• **Task objective**
In the listing below, pick out lines with "xxphantom".

· · · ·

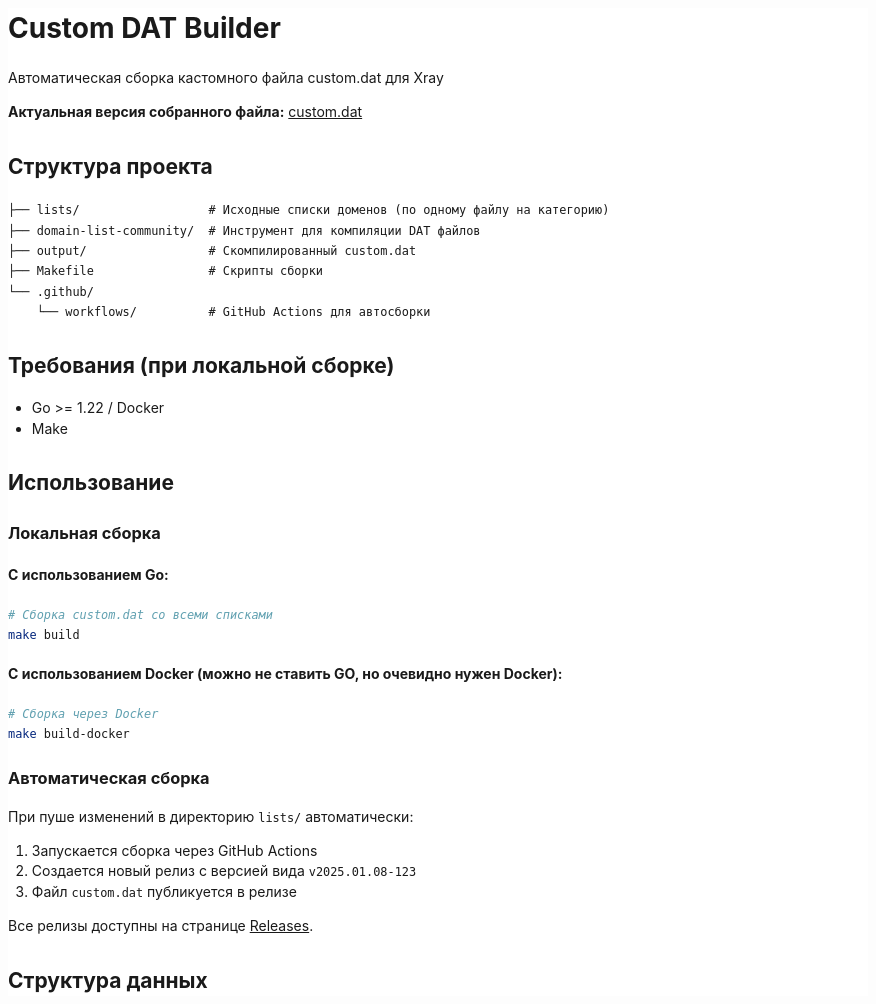 # Custom DAT Builder

Автоматическая сборка кастомного файла custom.dat для Xray

**Актуальная версия собранного файла:** [custom.dat](https://github.com/xxphantom/custom-dat-file/releases/latest/download/custom.dat)

## Структура проекта

```
├── lists/                  # Исходные списки доменов (по одному файлу на категорию)
├── domain-list-community/  # Инструмент для компиляции DAT файлов
├── output/                 # Скомпилированный custom.dat
├── Makefile                # Скрипты сборки
└── .github/
    └── workflows/          # GitHub Actions для автосборки
```

## Требования (при локальной сборке)

- Go >= 1.22 / Docker
- Make

## Использование

### Локальная сборка

#### С использованием Go:
```bash
# Сборка custom.dat со всеми списками
make build
```

#### С использованием Docker (можно не ставить GO, но очевидно нужен Docker):
```bash
# Сборка через Docker
make build-docker
```

### Автоматическая сборка

При пуше изменений в директорию `lists/` автоматически:

1. Запускается сборка через GitHub Actions
2. Создается новый релиз с версией вида `v2025.01.08-123`
3. Файл `custom.dat` публикуется в релизе

Все релизы доступны на странице [Releases](https://github.com/xxphantom/custom-dat-file/releases).

## Структура данных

· · · ·

• **Answer to this task**
**Актуальная версия собранного файла:** [custom.dat](https://github.com/xxphantom/custom-dat-file/releases/latest/download/custom.dat)
Все релизы доступны на странице [Releases](https://github.com/xxphantom/custom-dat-file/releases).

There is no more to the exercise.